Health Net initially operated as a non-profit organization. It was founded in 1977 and switched to commercial activities in 1992.
The company is headquartered in California, Health Net and has grown very quickly through mergers with other companies. As a result, it has become the fourth-largest insurance company in the country, offering coverage in 17 states. Today, all Health Net insurance programs offered by the company can be used for Americans across the country.
Individual plans are currently only available in states such as California, Oregon and Arizona. All other states are Medicaid and Medicare Veterans and Government funded.
Individual plans can be purchased for either one person or all employees of one organization.
An EnhancedCare PPO can also be purchased, which provides minimal coverage and ends with the Platinum 90 plan. Both of these plans are almost the same, however have some differences, which are determined by the applicant’s zip code and price, which includes additional costs for certain options, deductible fees and co-insurance:
• Minimum coverage plan. This plan is for 3 primary health care visits with a small network of local doctors, free of charge. In addition, a maximum annual deduction and customer payout of US $ 7,350 becomes available. This plan covers all the services the company provides.
The rest of the plans are sorted by the degree of price reduction.
The next Bronze plan will cost $ 1,050 less than the previous one, namely $ 6,300 with a maximum cash payment of $ 7,000. There is no deduction for the first 3 visits to primary health care and the client must pay $ 75 for these 3 visits; this additional fee will be charged after the deductible is fulfilled until the maximum cash amount is reached.

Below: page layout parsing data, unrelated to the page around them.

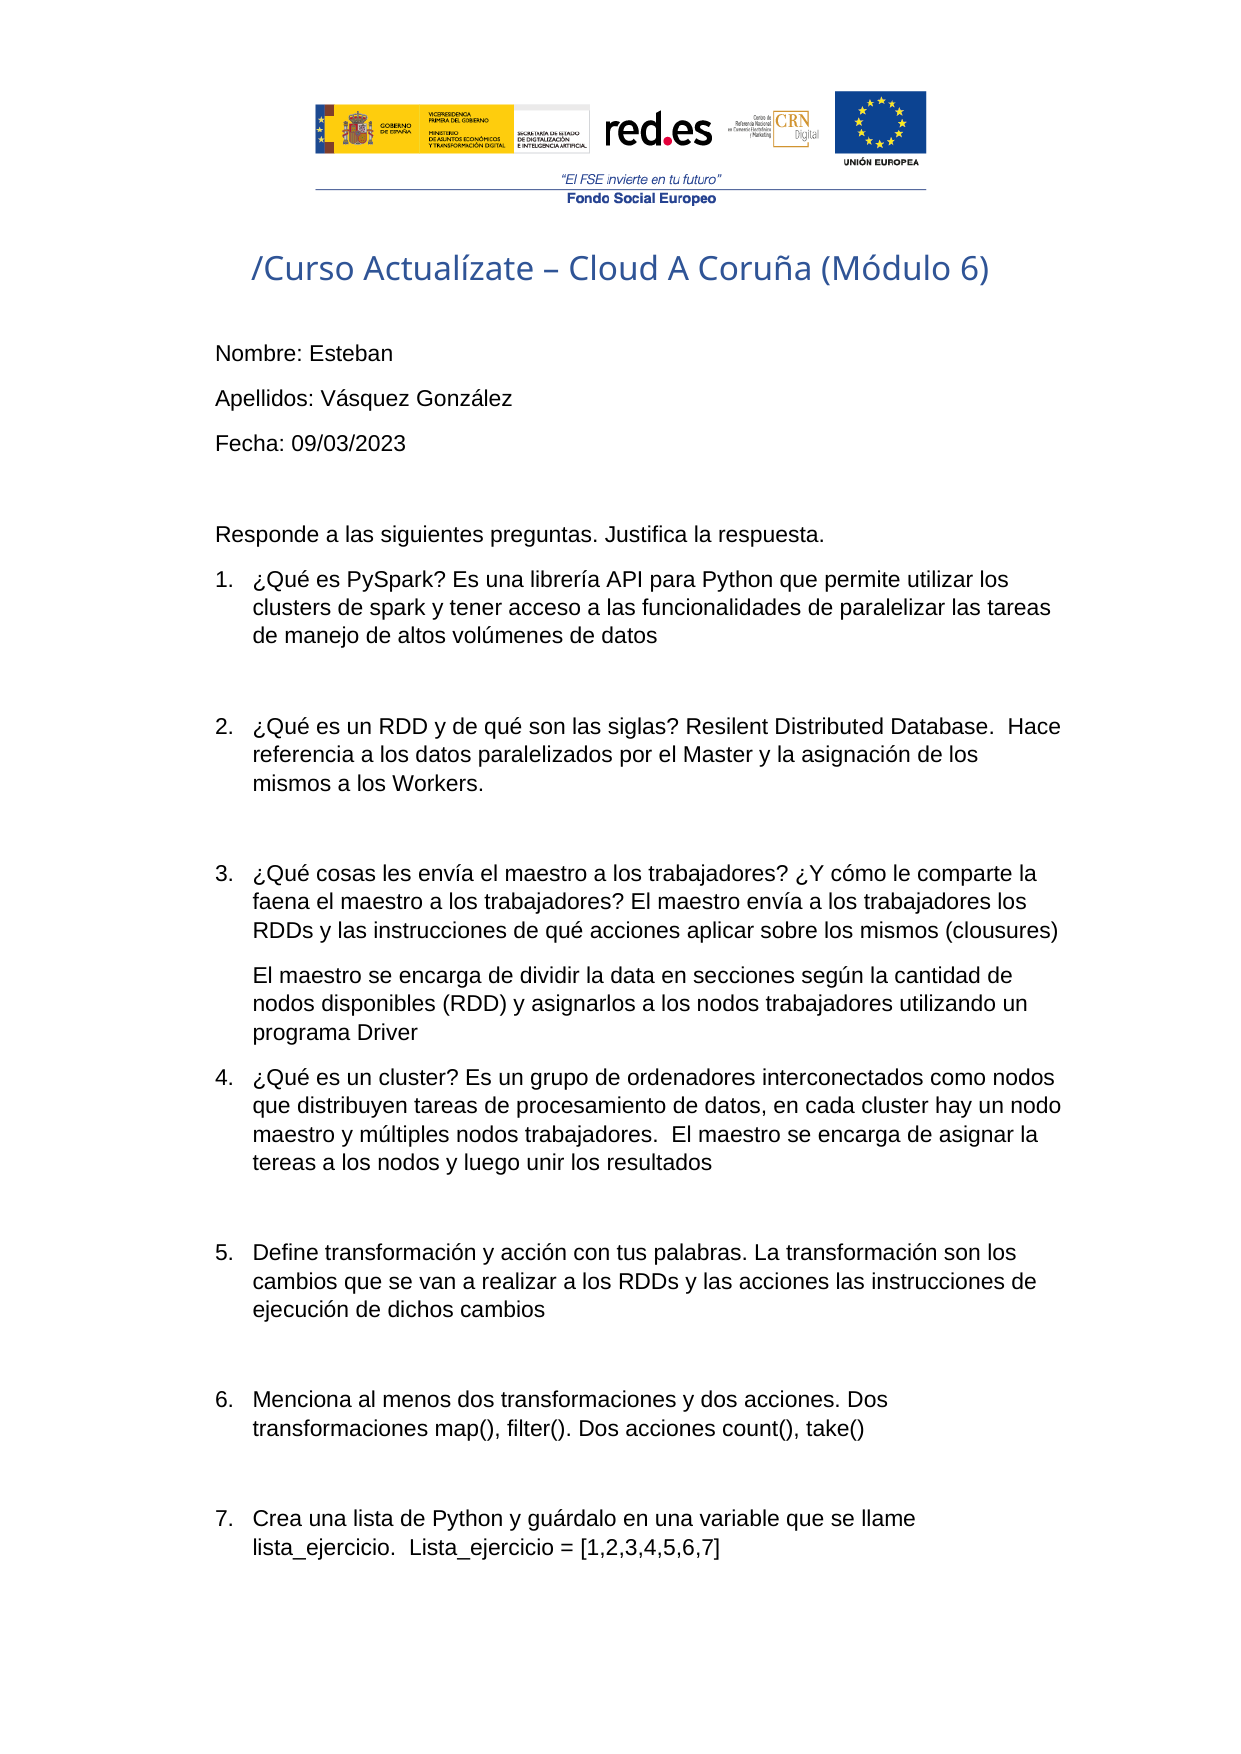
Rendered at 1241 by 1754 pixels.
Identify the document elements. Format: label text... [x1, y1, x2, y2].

text Nombre: Esteban [215, 340, 1063, 366]
list El maestro se encarga de dividir la data en secciones según la cantidad de nodos disponibles (RDD) y asignarlos a los nodos trabajadores utilizando un programa Driver [252, 962, 1063, 1045]
list ¿Qué es un RDD y de qué son las siglas? Resilent Distributed Database. Hace referencia a los datos paralelizados por el Master y la asignación de los mismos a los Workers. [215, 713, 1063, 796]
list Define transformación y acción con tus palabras. La transformación son los cambios que se van a realizar a los RDDs y las acciones las instrucciones de ejecución de dichos cambios [215, 1239, 1063, 1322]
picture [301, 73, 940, 220]
list Crea una lista de Python y guárdalo en una variable que se llame lista_ejercicio. Lista_ejercicio = [1,2,3,4,5,6,7] [215, 1505, 1063, 1560]
list Menciona al menos dos transformaciones y dos acciones. Dos transformaciones map(), filter(). Dos acciones count(), take() [215, 1386, 1063, 1441]
text Apellidos: Vásquez González [215, 385, 1063, 412]
list ¿Qué es un cluster? Es un grupo de ordenadores interconectados como nodos que distribuyen tareas de procesamiento de datos, en cada cluster hay un nodo maestro y múltiples nodos trabajadores. El maestro se encarga de asignar la tereas a los nodos y luego unir los resultados [215, 1064, 1063, 1175]
subtitle /Curso Actualízate – Cloud A Coruña (Módulo 6) [177, 244, 1063, 290]
text Responde a las siguientes preguntas. Justifica la respuesta. [215, 521, 1063, 547]
list ¿Qué cosas les envía el maestro a los trabajadores? ¿Y cómo le comparte la faena el maestro a los trabajadores? El maestro envía a los trabajadores los RDDs y las instrucciones de qué acciones aplicar sobre los mismos (clousures) [215, 860, 1063, 943]
text Fecha: 09/03/2023 [215, 430, 1063, 457]
list ¿Qué es PySpark? Es una librería API para Python que permite utilizar los clusters de spark y tener acceso a las funcionalidades de paralelizar las tareas de manejo de altos volúmenes de datos [215, 566, 1063, 649]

• The Silver plan will cost the client $ 2,500 per person. A doctor’s visit will cost $ 35 and a specialist visit costs $ 75.
• The Gold plan is non-deductible and requires a payment of $ 25 for primary care and $ 55 for specialist services.
• The Platinum plan works in much the same way as the Gold plan. The price goes even lower: the client pays $ 15 for primary health care and $ 30 for specialist services.
Such insurance presupposes the existence of an “insurance network” with doctors and specialists, a number of clinics and affordable treatment. All of the plans above are services such as emergency care, prescription drug coverage, outpatient surgery, and hospital treatment.
Another Health Net’s Covered California Plan is required to cover additional health care services and basic minimum benefits as regulated and established by law. The organization is among the insurance companies that receive subsidies for the Obama Care plans, also known as the Affordable Care Act. The main criteria for coverage is coverage of the 10 most basic benefits. These include preventive services, prescription drug coverage, maternity and newborn treatment, including dental care. This health plan also includes screening and treatment for vision and dental problems in people under the age of 19.
Families with income less than 400% of the federal poverty level are eligible for financial assistance (“subsidy”) that reduces their Covered California deductible. If the income of individuals falls below four hundred percent, additional discounts are issued that reduce the cost of medical services.
The company is focused on the client and makes sure that the insurances are available to all US citizens regardless of their financial situation, nationality and gender. Qualified health insurance can be purchased from agents, Medicare, Group Coverage, Human Resources, or directly from the Health Net insurer.